Extract:

◇ ◇ ◇

Various BYU students have chosen to work as caretakers to gain experience in working with patients to help prepare for different forms of careers in health care.
Yet, in cases of family health problems, some work in caretaking isn’t always by choice, but necessity. One such example is BYU alumna Lesli Pennock.
Pennock has been working as a full-time caretaker for her husband since his stroke in January 2015. Pennock said the experience has been challenging but that she has seen many blessings along the way.
Pennock said she could have chosen to have home health care come to help with her husband, but she decided it was better for their situation for her to stay home and care for her husband full-time.
BYU senior Blake Cowan works as a caretaker for adults with autism for August Sun Inc. He looked into caregiving to help give him patient exposure for medical school.
Cowan has worked with the same clients for a little over two years.
“Some of the clients are little more aggressive than others, so you have to be trained in different types of restraints to be able to help get the clients into a safe position where they’re not going to hurt themselves or other people (and) allows them to calm down,” Cowan said.
Cowan said working as a caretaker includes having the patience to help his clients learn something or help them see the importance of doing simple things, such as personal hygiene or cleaning their rooms.
Clients can also teach their caregivers quite a few things, according to Cowan.
“They can even teach you awesome lessons because they don’t come with a lot of judgment of others or criticism,” Cowan said.
BYU senior Kelsie Tanner also learns from the people she cared for.
Tanner worked as a caregiver for Danville Support Services during the summer of 2016. While she cared for two older women — including one who needed 24-hour care — Tanner said she was “learning things along with them.”
Tanner said learning caretaking skills like cooking, cleaning and caring for another person helps her now as a mom.
Although caretaking may seem burdensome at times, Tanner said those who are passionate about caring for others find it a joy.
Kylan Vanderpool, another caregiver who works with Cowan, said one of the autistic clients he works with was pretty aggressive in the beginning and would get in “tussles” with Vanderpool occasionally.
Instead of getting mad at his client, Vanderpool said he would just love him. Simply expressing love has brought Vanderpool and his client closer together and now he is less aggressive, Vanderpool said.
BYU junior Jessi Groesbeck currently works at the Courtyard at Jamestown Assisted Living in Provo. Initially, Groesbeck said she was hoping to gain patient experience by working at a hospital, but after realizing the competitive nature of getting a job there, she decided to reconsider caretaking.
“I didn’t want to do it at all, but now I don’t know why I wouldn’t have done this,” Groesbeck said. “I’m so glad I did.”
Groesbeck said her preparation to be a nurse practitioner encouraged her to gain experiences working as a caretaker. She said her experiences have shown her that she hopes to one day care for her own family.
“I’ve personally called up my grandparents and said, ‘Listen, if you ever get to this point in your life, I will be the one to take care of you,'” Groesbeck said.

◇ ◇ ◇

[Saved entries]
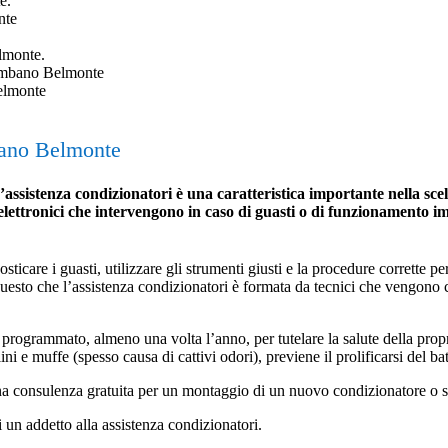
e.
nte
monte.
bano Belmonte
elmonte
bano Belmonte
tenza condizionatori è una caratteristica importante nella scelta 
lettronici che intervengono in caso di guasti o di funzionamento imp
icare i guasti, utilizzare gli strumenti giusti e la procedure corrette per 
 questo che l’assistenza condizionatori è formata da tecnici che vengono
programmato, almeno una volta l’anno, per tutelare la salute della propria 
ini e muffe (spesso causa di cattivi odori), previene il prolificarsi del ba
una consulenza gratuita per un montaggio di un nuovo condizionatore o s
i un addetto alla assistenza condizionatori.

◇ ◇ ◇

Aim of the task: Summarize the article about BYU caretakers in two sentences.

Finished task: Several BYU students work as caretakers to gain patient experience for health care careers, while alumna Lesli Pennock has cared full-time for her husband out of necessity since his stroke in January 2015. Caregivers Blake Cowan, Kelsie Tanner, Kylan Vanderpool and Jessi Groesbeck describe the patience and love the work calls for and what they have learned from it, and Groesbeck says she is glad she took it up despite not wanting to at first.